Ukraine und Soziale Medien
Bilder ausgebrannter Panzer und Analysen über den Krieg in der Ukraine sieht man mittlerweile oft, dabei gerät jedoch leicht das menschliche Leid in Vergessenheit. © Imago / ZUMA Wire
"Der transparenteste Krieg aller Zeiten"
17:28 Minuten
Smartphones, Soziale Medien und kommerzielle Satellitendaten führen zu ungeahnten Einblicken in den Kriegsalltag in der Ukraine. Doch wie hilfreich ist diese Informationsflut und wie sollten sicherheitspolitische Laien damit umgehen?
Ausgebrannte Panzer am Straßenrand, Bombenkrater mitten in der Stadt, Raketen die einschlagen. Über den Angriffskrieg gegen die Ukraine können wir uns dank Sozialer Medien fast in Echtzeit informieren. Neben Bildern aus den betroffenen Gebieten gibt es auch zahlreiche Analysen von außen, zum Beispiel über die Logistikprobleme Russlands.
Frank Sauer ist Politikwissenschaftler an der Universität der Bundeswehr in München. Er betont die hochwertige Qualität der Inhalte, die mittlerweile über die Situation geteilt werden. Durch die Verbreitung von Smartphones vor Ort, aber auch Zugang zu kommerziellen Satellitendaten, handelt es sich nach seiner Einschätzung um den transparentesten Krieg aller Zeiten. Er beobachtet eine ganze Open-Source-Intelligence-Community (OSINT), die Informationen auswertet und aufbereitet.
Mehr Vorsicht geboten
Dadurch würden wir viel mehr über den Krieg erfahren als früher. Doch es sei auch mehr Vorsicht geboten. Denn durch die Art der Quellen befänden wir uns stark in einem ukrainischen Narrativ, da von der russischen Seite kaum etwas zu hören sei. Deshalb sollte man sich nicht der Illusion hingeben, dass das jetzt die transparente, objektive Wahrheit wäre, die man da sehe, so Sauer.
Der Politikwissenschaftler warnt davor, die menschliche Perspektive des Krieges aus dem Auge zu verlieren. Man müsse sich zum Beispiel bei den Bildern von zerstörten russischen Panzern auch klar machen, dass darin ebenfalls Menschen gestorben seien. Deshalb sollte man das nicht bejubeln. Auch wenn der Krieg von Russland begonnen worden sei, komme man sonst schnell in eine relativ abgestumpfte Geisteshaltung.

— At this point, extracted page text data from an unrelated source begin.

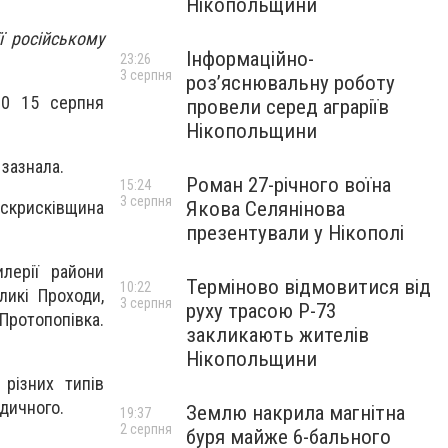
Нікопольщини
ї російському
Інформаційно-
23:26
3 серпня
роз’яснювальну роботу
00 15 серпня
провели серед аграріїв
Нікопольщини
 зазнала.
Роман 27-річного воїна
15:24
3 серпня
 Іскрисківщина
Якова Селянінова
презентували у Нікополі
лерії райони
Терміново відмовитися від
10:22
ликі Проходи,
3 серпня
руху трасою Р-73
 Протопопівка.
закликають жителів
Нікопольщини
різних типів
одичного.
Землю накрила магнітна
19:37
2 серпня
буря майже 6-бального
.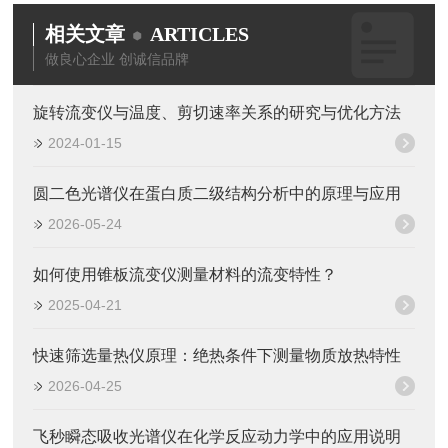
相关文章
ARTICLES
做良心企业 创诚信品牌
旋转流变仪与温度、剪切速率关系的研究与优化方法
2024-01-15
圆二色光谱仪在蛋白质二级结构分析中的原理与应用
2026-05-24
如何使用锥板流变仪测量材料的流变特性？
2025-04-21
快速筛选量热仪原理：绝热条件下测量物质放热特性
2026-04-25
飞秒瞬态吸收光谱仪在化学反应动力学中的应用说明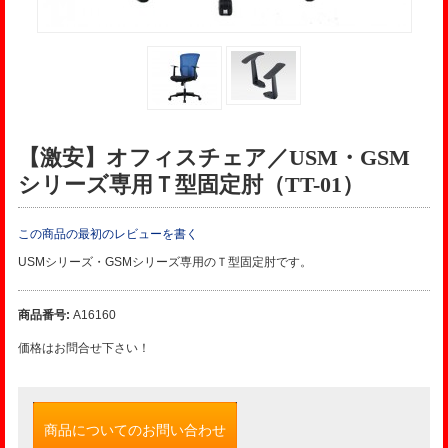
【激安】オフィスチェア／USM・GSM
シリーズ専用Ｔ型固定肘（TT-01）
この商品の最初のレビューを書く
USMシリーズ・GSMシリーズ専用のＴ型固定肘です。
商品番号:
A16160
価格はお問合せ下さい！
商品についてのお問い合わせ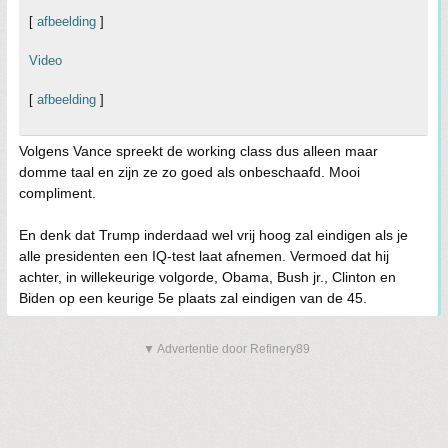
[
afbeelding
]
Video
[
afbeelding
]
Volgens Vance spreekt de working class dus alleen maar
domme taal en zijn ze zo goed als onbeschaafd. Mooi
compliment.
En denk dat Trump inderdaad wel vrij hoog zal eindigen als je
alle presidenten een IQ-test laat afnemen. Vermoed dat hij
achter, in willekeurige volgorde, Obama, Bush jr., Clinton en
Biden op een keurige 5e plaats zal eindigen van de 45.
▼ Advertentie door Refinery89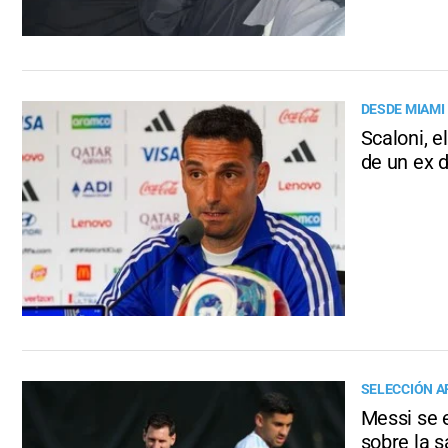
DESDE MIAMI
Scaloni, e
de un ex 
SELECCIÓN A
Messi se e
sobre la 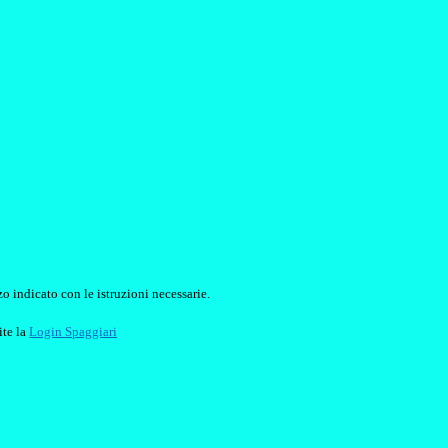
o indicato con le istruzioni necessarie.
ite la
Login Spaggiari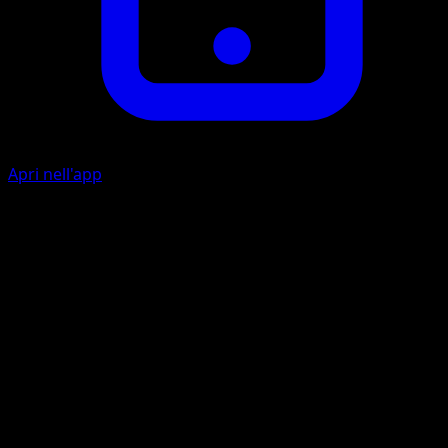
Apri nell'app
Super Psy Bolt
P
C
20
Aerowing
P
C
C
30
Before doing damage, you may flip a coin. If tails, this
attack does nothing. If heads, this attack does 60 damage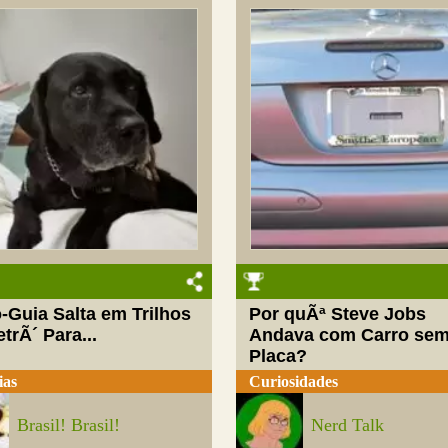
-Guia Salta em Trilhos
Por quÃª Steve Jobs
trÃ´ Para...
Andava com Carro se
Placa?
ias
Curiosidades
Brasil! Brasil!
Nerd Talk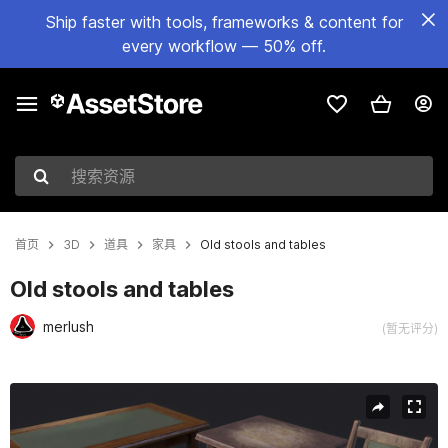
Ship faster with tools, frameworks & content for
every workflow — 50% off.
搜索资源
首页
3D
道具
家具
Old stools and tables
Old stools and tables
merlush
(暂无评分)
当前幻灯片：1 / 6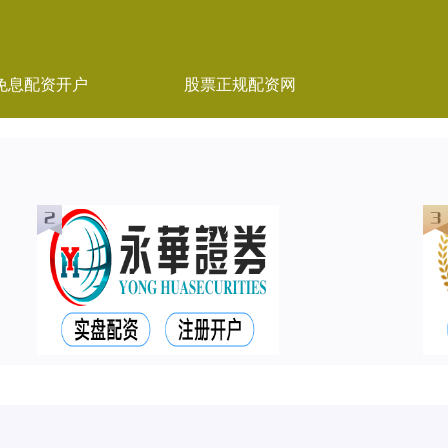
免息配资开户
股票正规配资网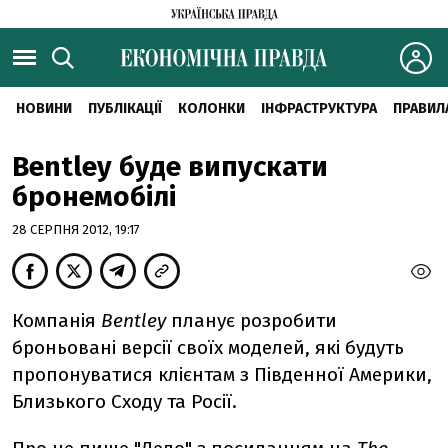
НОВИНИ
ПУБЛІКАЦІЇ
КОЛОНКИ
ІНФРАСТРУКТУРА
ПРАВИЛ
Bentley буде випускати
бронемобілі
28 СЕРПНЯ 2012, 19:17
Компанія
Bentley
планує розробити
броньовані версії своїх моделей, які будуть
пропонуватися клієнтам з Південної Америки,
Близького Сходу та Росії.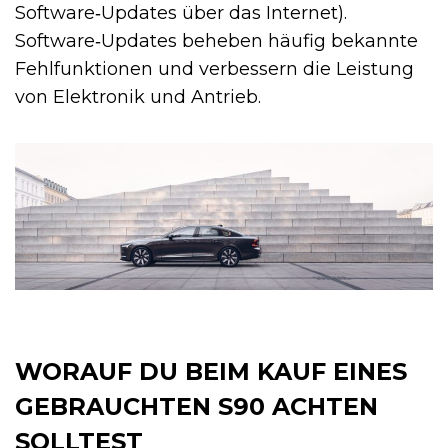
Software‑Updates über das Internet).
Software‑Updates beheben häufig bekannte
Fehlfunktionen und verbessern die Leistung
von Elektronik und Antrieb.
WORAUF DU BEIM KAUF EINES
GEBRAUCHTEN S90 ACHTEN
SOLLTEST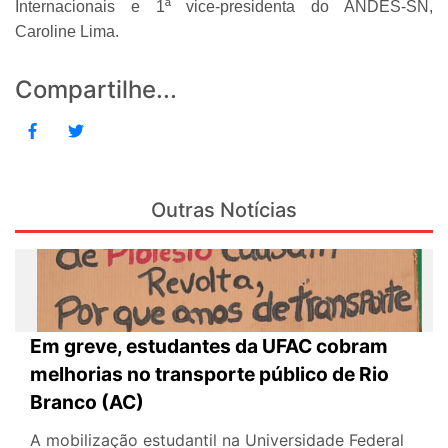
Internacionais e 1ª vice-presidenta do ANDES-SN,
Caroline Lima.
Compartilhe...
Outras Notícias
Em greve, estudantes da UFAC cobram
melhorias no transporte público de Rio
Branco (AC)
A mobilização estudantil na Universidade Federal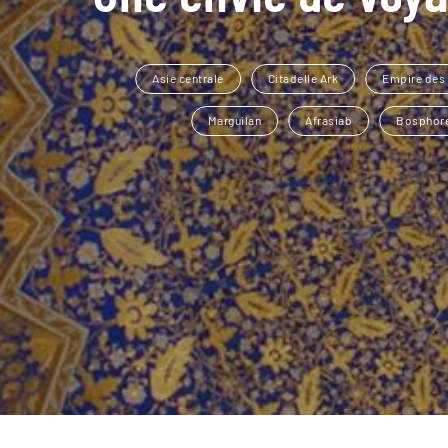
Asie centrale
Citadelle Ark
Empire des
Marguilan
Afrasiab
Bosphor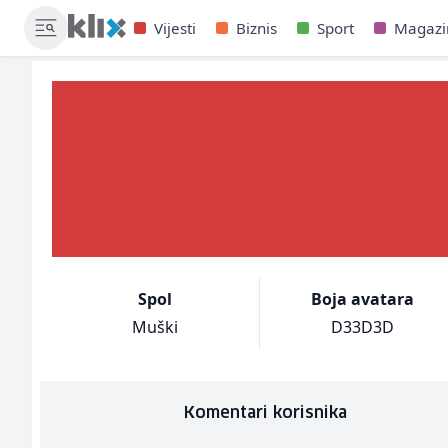
Vijesti
Biznis
Sport
Magazi
Spol
Boja avatara
Muški
D33D3D
Komentari korisnika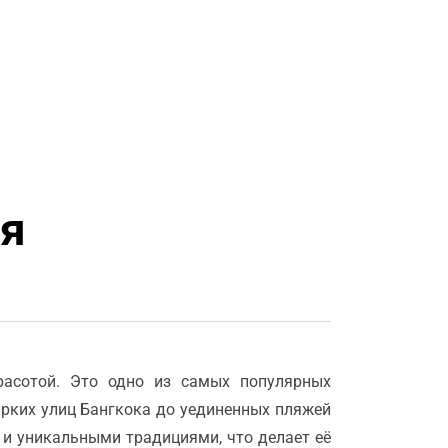
я
расотой. Это одно из самых популярных
ярких улиц Бангкока до уединенных пляжей
 и уникальными традициями, что делает её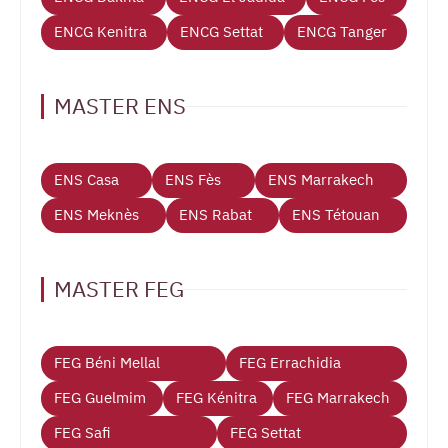
ENCG Kenitra
ENCG Settat
ENCG Tanger
MASTER ENS
ENS Casa
ENS Fès
ENS Marrakech
ENS Meknès
ENS Rabat
ENS Tétouan
MASTER FEG
FEG Béni Mellal
FEG Errachidia
FEG Guelmim
FEG Kénitra
FEG Marrakech
FEG Safi
FEG Settat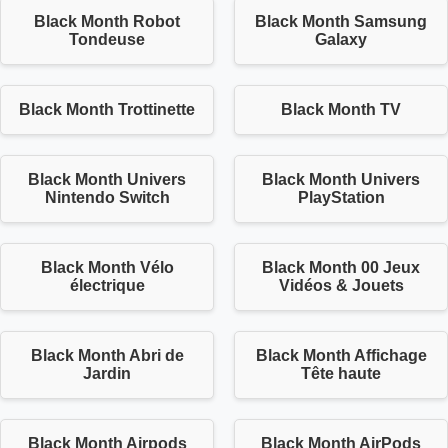
Black Month Robot
Black Month Samsung
Tondeuse
Galaxy
Black Month Trottinette
Black Month TV
Black Month Univers
Black Month Univers
Nintendo Switch
PlayStation
Black Month Vélo
Black Month 00 Jeux
électrique
Vidéos & Jouets
Black Month Abri de
Black Month Affichage
Jardin
Tête haute
Black Month Airpods
Black Month AirPods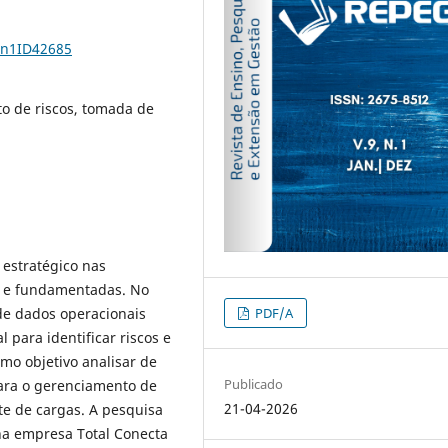
9n1ID42685
o de riscos, tomada de
estratégico nas
s e fundamentadas. No
PDF/A
 de dados operacionais
 para identificar riscos e
omo objetivo analisar de
Publicado
para o gerenciamento de
21-04-2026
te de cargas. A pesquisa
 na empresa Total Conecta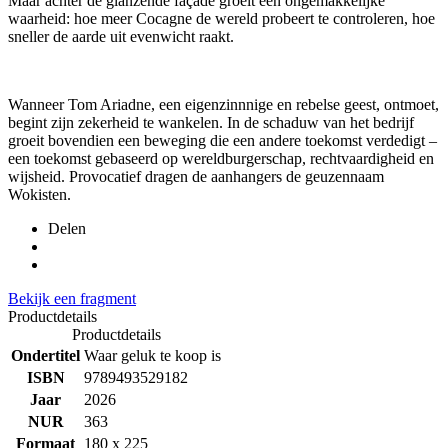
Maar achter de glanzende façade groeit een ongemakkelijke
waarheid: hoe meer Cocagne de wereld probeert te controleren, hoe
sneller de aarde uit evenwicht raakt.
Wanneer Tom Ariadne, een eigenzinnnige en rebelse geest, ontmoet,
begint zijn zekerheid te wankelen. In de schaduw van het bedrijf
groeit bovendien een beweging die een andere toekomst verdedigt –
een toekomst gebaseerd op wereldburgerschap, rechtvaardigheid en
wijsheid. Provocatief dragen de aanhangers de geuzennaam
Wokisten.
Delen
Bekijk een fragment
Productdetails
Productdetails
Ondertitel
Waar geluk te koop is
ISBN
9789493529182
Jaar
2026
NUR
363
Formaat
180 x 225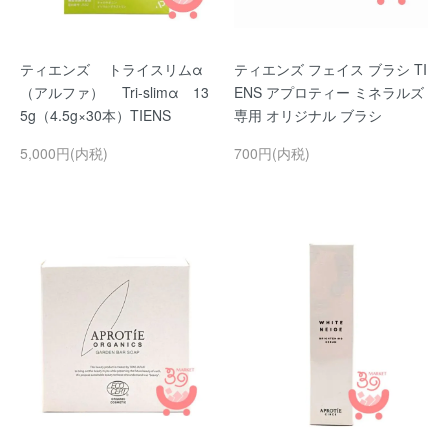
ティエンズ トライスリムα
ティエンズ フェイス ブラシ TI
（アルファ） Tri-slimα 13
ENS アプロティー ミネラルズ
5g（4.5g×30本）TIENS
専用 オリジナル ブラシ
5,000円(内税)
700円(内税)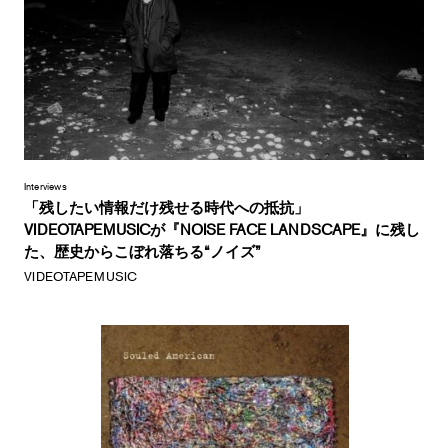
Interviews
「残したい情報だけ残せる時代への抵抗」
VIDEOTAPEMUSICが『NOISE FACE LANDSCAPE』に残し
た、歴史からこぼれ落ちる“ノイズ”
VIDEOTAPEMUSIC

Nicht nur über Soziale Medien informieren
Sauer weist darauf hin, dass zwischen den guten Analysen auch Desinformation, Fake News oder einfach nur überhastete Meldungen in den sozialen Medien zu finden seien. Zwei Tage später könnten sich diese bereits als falsch herausstellen.
“Wir sehen da nicht das, was wirklich passiert, sondern wir sehen einen bestimmten Ausschnitt", so Sauer. "Das muss man immer reflektieren, wenn man sich diese Sachen anguckt.”
Der Politologe hat Tipps, wie man selbst die Glaubwürdigkeit von Inhalten überprüfen kann. Wenn man auf einem angeblichen Bild aus Kiew Menschen in kurzen Hosen sehe, könne man recherchieren, wie warm es zu diesem Zeitpunkt in der Stadt sei, so Sauer.
Wenn es zwei Grad minus gewesen sei und Schnee gelegen habe, könne die Meldung nicht stimmen. Ansonsten sei es sinnvoll, sich auf verlässliche Anlaufstellen für OSINT zu verlassen, wie beispielsweise das investigative Recherchenetzwerk Bellingcat.
Qualitätsmedien ordnen oft besser ein
Wenn es Zweifel an bestimmten Aussagen gebe, sei es sinnvoll, diese Inhalte nicht weiterzuverbreiten, sondern lieber zu ignorieren, rät der Politologe. Als sicherheitspolitischer Laie könne man Posts von den Sozialen Netzen auch abdocken und sich stattdessen über Qualitätsmedien am nächsten Tag zu informieren. Dort würden Informationen in der Regel besser eingeordnet und auch in einen Kontext gerückt, der sie verständlicher mache.